* [YOUR OBJECTIVE]: Carry on the story below about a parent and son's trip through Italy, writing on from its last sentence.

* [TEXT EXTRACT]:
----

“I could do this forever,” Ethan said.
We were inside the Bridge of Sighs, peering through the stone latticework of one of its small windows at the view of Venice below. Ethan had an arm slipped through a slim hole and was waving energetically. Every few minutes, someone noticed from a passing gondola and returned his anonymous greeting.
Behind us, an empty prison cell stood open. I thought of its long-ago inhabitants pausing to stand at that very spot and sigh over Venice’s beauty before being led to execution. Watching the sun throw its sparks on the water, I wondered if the sight would make it harder to walk to my death. Or could I trust that this city of floating palaces and majestic churches was merely my first glimpse of heaven?
“I’m innocent!” someone called out the other window, startling me from my dark reverie.
“Shall we?” I asked Ethan and we moved on, down the grand staircase of the Doge’s Palace, through its courtyard of marble guardians, and out into the splendor of the Piazza San Marco. From there we took a boat across the lagoon to San Giorgio, a little island with a single church whose bell tower is known to offer the loveliest view of the city. This was our last day in Italy and we took it in hungrily, though we’d been gorging on her wonders, along with her luscious pasta and gelato, for the past week and a half.
Our first city was Florence, where, though we’d barely slept on the red-eye, we rushed off to the Accademia and, within an hour of our arrival, stood marveling at Michelangelo’s David.
“You can actually see the strength coming from him!” said my boy, who’d resisted all school and family trips to museums.

----

* [RECORDED DATA]:

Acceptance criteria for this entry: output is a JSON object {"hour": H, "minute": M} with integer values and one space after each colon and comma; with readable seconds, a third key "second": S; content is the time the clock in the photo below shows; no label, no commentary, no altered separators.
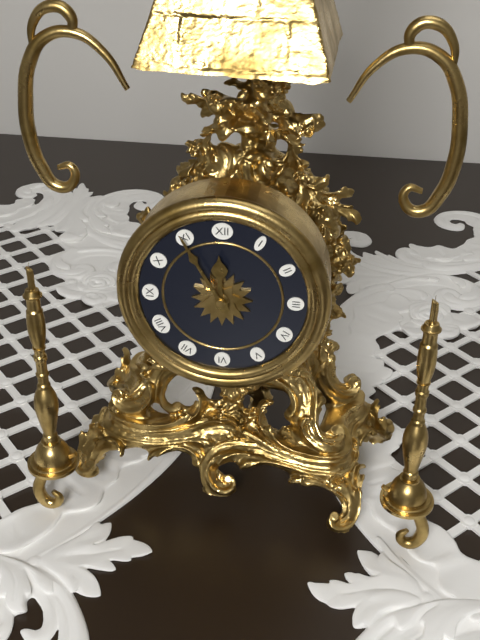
{"hour": 11, "minute": 55}
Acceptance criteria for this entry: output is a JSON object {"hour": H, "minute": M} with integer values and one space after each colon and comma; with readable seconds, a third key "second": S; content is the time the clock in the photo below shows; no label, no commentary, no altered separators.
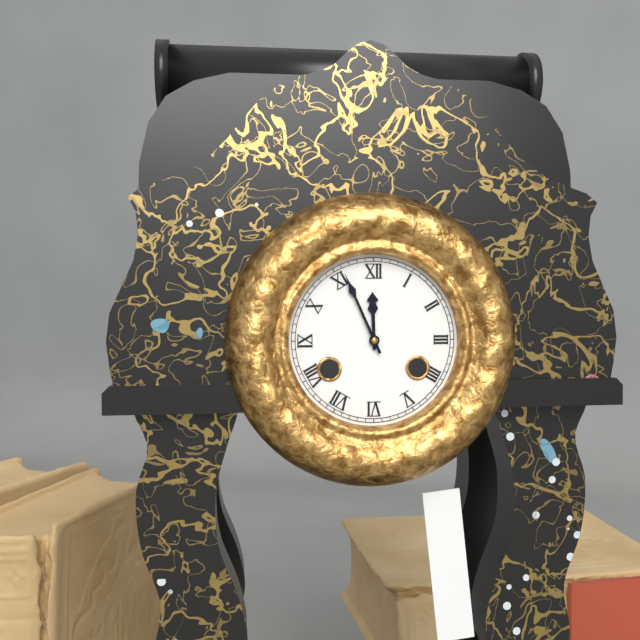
{"hour": 11, "minute": 56}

----

* [TASK ANSWER]:
Afterwards, we wandered Florence’s ancient winding streets, Ethan snapping photos of various doorways and shuttered windows.
“It’s so nice here,” he said and something lifted inside me. I’d been nervous about taking Ethan to a foreign country on my own and had fretted as I packed. Would I remember our passports? Lose them on the journey? Would we lose each other on the unfamiliar streets where our cell phones didn’t work and we didn’t speak the language? Still, I wanted us to have this adventure. I wanted Ethan to see the two Italian cities I’d fallen in love with half my lifetime ago when I traveled with a friend on a Eurail pass for the summer. It was my eighth grade graduation present to him and the timing seemed just right. After all, if I waited until he graduated high school he’d choose to go with someone else. This way, I got to be the one to watch his face when he saw the grandeur of the 700-year-old Duomo in Florence and when he stepped out of the Santa Lucia train station and cast his eyes on the dream that is Venice.
We found our way to a small hands-on museum that housed models of Leonardo da Vinci’s inventions, and then took a cab to a restaurant near the apartment where we were staying. There, Ethan rolled his eyes in pleasure as he bit into a pillow of freshly made ravioli.
“Sorry, Mom,” he said. “But I don’t think I can ever eat your pasta again.”
Between courses, Ethan fell asleep with his head on the table. When our secondi arrived, the waiters waved menus at him like fans and sang out “Good morning . . . ” in heavily accented English. He lifted his head and smiled at them sheepishly.
For two more days, we took cabs to the Duomo, our unmistakable landmark. From there, we walked to the Uffizi Gallery, the Bargello museum, and the Basilica of Santa Croce where Michelangelo and Galileo lie buried in its walls. We watched the sunset over the Arno River from the Ponte Vecchio and ate gelato from well-known, highly recommended shops like Grom and Festival del Gelato, and from a little catch-all store called Internet Phone Center Welcome. We had pizza every afternoon and astonishingly good pasta every night. Somehow, Ethan always ordered the better dishes.
“Repeat after me,” he joked. “I’ll have what he’s having.”
Daily, Ethan amazed me with his sense of direction. We’d pick a museum and a restaurant out of our guidebook, and he’d lead me from one to the other like a native Firenzian. Still, it wasn’t until our third day in Florence that we realized we were taking twelve-euro cab rides unnecessarily. The Duomo was a ten-minute walk from our apartment.
“Good job, Mom.”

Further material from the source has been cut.